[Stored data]
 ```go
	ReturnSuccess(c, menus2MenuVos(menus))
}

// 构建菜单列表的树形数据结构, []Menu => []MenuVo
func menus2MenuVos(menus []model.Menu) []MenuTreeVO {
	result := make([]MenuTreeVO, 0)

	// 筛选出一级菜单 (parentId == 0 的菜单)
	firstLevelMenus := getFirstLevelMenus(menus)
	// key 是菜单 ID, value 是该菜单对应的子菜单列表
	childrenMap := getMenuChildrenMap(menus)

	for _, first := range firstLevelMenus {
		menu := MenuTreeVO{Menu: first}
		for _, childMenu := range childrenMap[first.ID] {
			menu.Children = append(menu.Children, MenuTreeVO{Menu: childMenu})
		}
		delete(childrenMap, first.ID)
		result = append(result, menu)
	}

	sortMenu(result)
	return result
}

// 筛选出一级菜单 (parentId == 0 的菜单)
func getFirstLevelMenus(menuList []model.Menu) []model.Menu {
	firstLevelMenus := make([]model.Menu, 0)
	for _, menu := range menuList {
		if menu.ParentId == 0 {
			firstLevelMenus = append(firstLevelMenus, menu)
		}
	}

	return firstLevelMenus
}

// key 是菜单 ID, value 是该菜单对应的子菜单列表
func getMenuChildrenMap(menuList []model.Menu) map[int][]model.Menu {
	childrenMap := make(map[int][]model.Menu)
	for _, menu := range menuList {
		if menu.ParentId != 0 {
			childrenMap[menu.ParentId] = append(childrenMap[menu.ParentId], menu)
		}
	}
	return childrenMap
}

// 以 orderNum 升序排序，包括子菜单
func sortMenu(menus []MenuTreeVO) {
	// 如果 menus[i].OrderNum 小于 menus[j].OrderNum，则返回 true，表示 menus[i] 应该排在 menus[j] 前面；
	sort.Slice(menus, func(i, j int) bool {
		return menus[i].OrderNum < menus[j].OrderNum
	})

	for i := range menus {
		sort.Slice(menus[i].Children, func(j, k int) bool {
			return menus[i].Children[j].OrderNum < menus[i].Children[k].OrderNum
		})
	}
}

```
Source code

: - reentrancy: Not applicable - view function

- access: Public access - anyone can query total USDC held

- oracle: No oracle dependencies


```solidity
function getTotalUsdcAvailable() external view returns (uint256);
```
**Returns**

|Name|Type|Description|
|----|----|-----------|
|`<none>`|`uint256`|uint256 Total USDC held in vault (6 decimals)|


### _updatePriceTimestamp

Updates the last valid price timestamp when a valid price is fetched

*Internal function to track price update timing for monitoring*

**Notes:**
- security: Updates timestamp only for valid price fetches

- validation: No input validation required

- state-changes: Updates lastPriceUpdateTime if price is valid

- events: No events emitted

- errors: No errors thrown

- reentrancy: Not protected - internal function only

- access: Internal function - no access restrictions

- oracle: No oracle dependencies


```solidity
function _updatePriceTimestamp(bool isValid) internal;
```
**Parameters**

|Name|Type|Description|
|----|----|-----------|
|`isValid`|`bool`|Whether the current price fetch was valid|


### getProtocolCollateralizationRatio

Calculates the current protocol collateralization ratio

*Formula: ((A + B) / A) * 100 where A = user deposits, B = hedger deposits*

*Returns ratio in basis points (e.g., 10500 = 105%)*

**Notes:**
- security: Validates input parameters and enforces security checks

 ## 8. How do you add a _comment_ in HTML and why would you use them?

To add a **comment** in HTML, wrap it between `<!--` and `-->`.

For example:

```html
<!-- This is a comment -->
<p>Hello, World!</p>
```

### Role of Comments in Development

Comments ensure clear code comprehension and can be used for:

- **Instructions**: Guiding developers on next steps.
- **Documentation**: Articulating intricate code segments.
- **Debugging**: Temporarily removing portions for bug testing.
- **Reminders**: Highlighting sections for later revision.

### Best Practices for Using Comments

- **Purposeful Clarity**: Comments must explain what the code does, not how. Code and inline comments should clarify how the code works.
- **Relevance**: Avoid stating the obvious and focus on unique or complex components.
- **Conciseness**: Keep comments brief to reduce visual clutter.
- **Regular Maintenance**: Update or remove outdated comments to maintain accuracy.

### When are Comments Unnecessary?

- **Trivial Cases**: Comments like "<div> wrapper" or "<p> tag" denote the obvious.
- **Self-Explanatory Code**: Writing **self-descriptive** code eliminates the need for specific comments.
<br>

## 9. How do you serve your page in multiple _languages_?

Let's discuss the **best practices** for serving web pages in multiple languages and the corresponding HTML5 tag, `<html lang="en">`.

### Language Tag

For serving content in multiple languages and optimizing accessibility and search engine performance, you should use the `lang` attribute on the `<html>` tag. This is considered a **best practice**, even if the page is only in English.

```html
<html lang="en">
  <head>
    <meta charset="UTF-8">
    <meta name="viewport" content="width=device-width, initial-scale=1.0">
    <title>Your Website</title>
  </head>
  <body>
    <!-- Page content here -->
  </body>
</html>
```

* **REQUIREMENT**: Within the entries above, find the string "held" and return each line that holds it.

* **WRITTEN REPLY**:
- access: Public access - anyone can query total USDC held
|`<none>`|`uint256`|uint256 Total USDC held in vault (6 decimals)|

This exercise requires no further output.